From: | Patrick Littell <puchitao@...> |
Date: | Sunday, June 12, 2005, 0:02 |
On 6/11/05, Ray Brown <ray.brown@...> wrote:
>
>
> No one has mentioned the FAQ author's bizarre "hash". While this may,
> properly executed, be a convenient way for a machine to store and retrieve
> data quickly without (in theory) any searching, how would it contribute to
> direct communication?
[snip]
>
> My impression is that the author of the FAQ has not really thought through
> what s/he has written. IMO without the attempt to describe 'such horrors'
> it does not really say anything more than "Alien grammars may be quite
> different from any grammars of our familiar earth languages."
>
Well, in general I found the document to be pretty entertaining, but I too
would doubt that the author really has any further thoughts on the matter of
non-tree languages. The reference to a hash grammar is most likely a
strained analogy to trees -- hey, both trees and hashtables store grammar,
so why not a hash grammar instead of a tree one? The analogy only weakly
holds, since it's not primarily the data *storage* properties of trees that
human language takes advantage of. I suppose we could argue forever about
what property it is (other than recursiveness) that we take advantage of,
but let's call it data *organization*. Hashtables store data efficiently,
but they are not really meant to organize it. Underneath it's just (for
example) a list of lists, and a quick way to get at any individual item
provided one knows the property it's hashed upon.
But let's play...
We have an alien species called the Plogl (pKOgK\), who are slow and
deliberate thinkers but can communicate huge amounts of information at a
singe blow by expelling information-rich spores. They can communicate huge
one-dimensional arrays of chemically-encoded "symbols" very quickly, but are
slow at parsing them. (Incidentally, they are quite slow at constructing
them, as well.) Each symbol encodes at least the following information: a
thing, property, or event, its proximity to the broadcaster, its gender
(sweet, salty, bitter, or sour) if applicable, and its semantic and
pragmatic roles in the "sentence". Huge amounts of data are included in each
"broadcast", and much of it is not immediately necessary, but a sort of...

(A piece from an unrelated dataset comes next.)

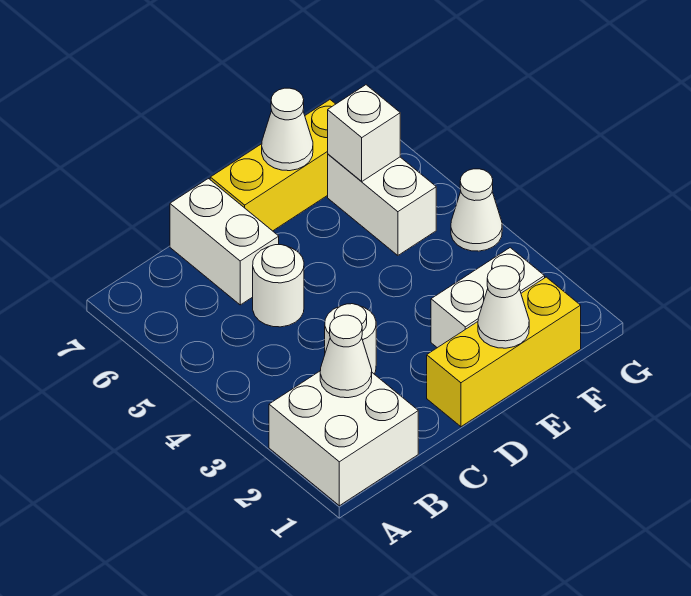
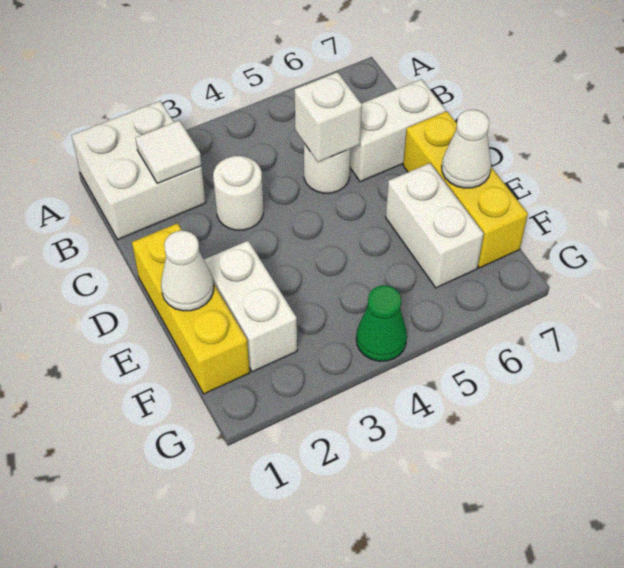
white 1x1 cone [320,315,372,398] -> white 1x1 tile [135,120,202,183]
white 1x2 brick [328,154,436,255] -> white 1x2 brick turned to [386,163,484,288]
white 1x1 brick [328,85,400,181] -> white 1x1 brick moved to [294,72,362,162]
white 1x1 cone [451,169,502,251] -> green 1x1 cone [356,285,407,361]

well, things to explore, savor, and ponder over in the several days before
another "broadcast" arrives.
Symbols are not presented in "order", since they are not consumed in any set
order and, anyway, the information considered interesting may differ between
two Plogl...es? en? i? Rather, they are hashed on the value of their role in
the sentence. (A sentence is an array of usually less than one thousand
symbols. A broadcast consists of usually less than 300 sentences, themselves
hashed along similar lines.)
So upon isolating an interesting sentence, the receiving Plogl might work
out the position of "agent" (In her language, "agent" hashes as 1,039
modulus the length of the sentence, skipping 29 spaces each time in case of
a collision). After also figuring out the patient, the beneficiary, the
maleficiary, the event, and what the situation smelled like, she might
decide to further investigate the patient. So she hashes on "patient's
possessor", and "patient's possessor's possessor", "patient's source", "what
the patient smelled like", and "what the patient's possessor smelled
like"... etc.
(You'll notice of course the recursive nature of these roles, which suggests
that some treeness or graphness is going to be necessary somewhere in the
system. Either that or there's a stock of some n roles beyond which no new
roles can be expressed. This goes back to the fact that hashes themselves
don't organize, in the above sense of organize. If we want organization,
something else has gotta provide it.)
Anyway, there's a hashy language for ya. The hashtable structure solves the
fundamental problem of Plogl communication, which is that the Plogl needs to
sift through a huge 1-dimensional array of information, some of which this
particular Plogl will find interesting and some of which she won't. There
are other ways of solving this problem, but by whatever invisible hand
guides the evolution of the Plogloi, hashing is what they've developed.